Document section =>
□ □ □ □ □ □ □

“Hey, B. I just met an awesome boy online, or I think he’s an awesome boy, but it’s so hard to tell! Can I ask to talk to him on the phone first, just to make sure he isn’t an ax murderer?”
Don’t worry, Vanessa, I get this one all the time. And my answer is simple: yes, you should definitely talk to someone on the phone before going out on a date as long as you want that date to totally suck. Sound good?
This is what I mean — here’s a list of topics you can expect to discuss on a phone call with someone you’ve never met: their day, their job, their friends, their hometown, their neighborhood, their likes/dislikes, their horrifying tales of Internet dating past.
Now here’s a list of topics you can expect to discuss on a first date with someone you’ve never met: their day, their job, their friends, their hometown, their neighborhood, their likes/dislikes, their horrifying tales of Internet dating past, and their concern that I am presently falling asleep.

□ □ □ □ □ □ □

Work item a => In the rows below, find every line that contains the string "Тюнинг" and copy each such line.

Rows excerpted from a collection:
□ □ □ □ □ □ □

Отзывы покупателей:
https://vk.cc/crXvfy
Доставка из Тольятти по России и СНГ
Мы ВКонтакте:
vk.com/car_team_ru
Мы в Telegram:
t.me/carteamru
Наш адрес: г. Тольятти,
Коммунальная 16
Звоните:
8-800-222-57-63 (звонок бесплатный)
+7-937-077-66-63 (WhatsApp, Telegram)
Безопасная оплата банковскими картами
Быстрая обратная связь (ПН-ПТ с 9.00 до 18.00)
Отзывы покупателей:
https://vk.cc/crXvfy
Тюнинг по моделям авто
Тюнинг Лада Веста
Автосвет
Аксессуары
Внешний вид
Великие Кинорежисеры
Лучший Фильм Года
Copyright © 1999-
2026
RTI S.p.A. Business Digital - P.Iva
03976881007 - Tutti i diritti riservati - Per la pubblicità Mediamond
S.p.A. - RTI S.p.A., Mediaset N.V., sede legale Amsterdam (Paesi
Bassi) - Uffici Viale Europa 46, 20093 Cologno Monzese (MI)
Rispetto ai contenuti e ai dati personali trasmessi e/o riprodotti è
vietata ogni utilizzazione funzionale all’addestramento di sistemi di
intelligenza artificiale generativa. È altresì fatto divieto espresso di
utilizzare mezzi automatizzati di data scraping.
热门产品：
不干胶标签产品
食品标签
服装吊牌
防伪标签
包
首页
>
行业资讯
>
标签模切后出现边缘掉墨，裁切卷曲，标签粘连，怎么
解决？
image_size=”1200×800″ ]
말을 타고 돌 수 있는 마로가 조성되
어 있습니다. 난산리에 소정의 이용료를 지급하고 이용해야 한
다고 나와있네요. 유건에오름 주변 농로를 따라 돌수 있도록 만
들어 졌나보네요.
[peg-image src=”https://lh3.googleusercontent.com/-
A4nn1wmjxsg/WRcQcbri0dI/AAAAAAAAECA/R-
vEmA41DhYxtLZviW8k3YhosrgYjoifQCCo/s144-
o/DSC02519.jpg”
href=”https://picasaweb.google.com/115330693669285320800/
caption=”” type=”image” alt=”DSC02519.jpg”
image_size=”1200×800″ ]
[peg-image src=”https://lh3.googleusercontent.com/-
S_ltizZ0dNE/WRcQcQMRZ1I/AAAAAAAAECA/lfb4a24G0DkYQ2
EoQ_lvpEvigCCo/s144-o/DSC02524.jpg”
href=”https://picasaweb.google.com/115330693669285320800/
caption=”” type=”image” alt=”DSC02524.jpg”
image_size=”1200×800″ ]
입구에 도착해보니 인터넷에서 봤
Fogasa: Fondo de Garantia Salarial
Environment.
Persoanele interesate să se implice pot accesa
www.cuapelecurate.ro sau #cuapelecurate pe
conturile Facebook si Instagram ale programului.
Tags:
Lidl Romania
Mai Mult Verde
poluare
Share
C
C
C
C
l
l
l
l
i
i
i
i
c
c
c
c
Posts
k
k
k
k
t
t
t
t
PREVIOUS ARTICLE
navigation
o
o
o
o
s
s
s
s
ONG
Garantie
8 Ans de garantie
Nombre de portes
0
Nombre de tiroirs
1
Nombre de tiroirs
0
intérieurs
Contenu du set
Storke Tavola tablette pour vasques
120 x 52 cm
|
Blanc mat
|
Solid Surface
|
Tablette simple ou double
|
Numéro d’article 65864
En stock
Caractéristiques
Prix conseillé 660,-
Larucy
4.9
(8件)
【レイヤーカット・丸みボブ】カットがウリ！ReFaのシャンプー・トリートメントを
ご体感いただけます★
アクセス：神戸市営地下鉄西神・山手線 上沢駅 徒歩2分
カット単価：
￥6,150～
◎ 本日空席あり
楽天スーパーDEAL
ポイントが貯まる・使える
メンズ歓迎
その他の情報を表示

□ □ □ □ □ □ □

Work item b => Write out the stretch of the dating-advice column above from "This is what" through "presently falling asleep.", word for word.

Answer box a =>
Тюнинг по моделям авто
Тюнинг Лада Веста

Answer box b =>
This is what I mean — here’s a list of topics you can expect to discuss on a phone call with someone you’ve never met: their day, their job, their friends, their hometown, their neighborhood, their likes/dislikes, their horrifying tales of Internet dating past.
Now here’s a list of topics you can expect to discuss on a first date with someone you’ve never met: their day, their job, their friends, their hometown, their neighborhood, their likes/dislikes, their horrifying tales of Internet dating past, and their concern that I am presently falling asleep.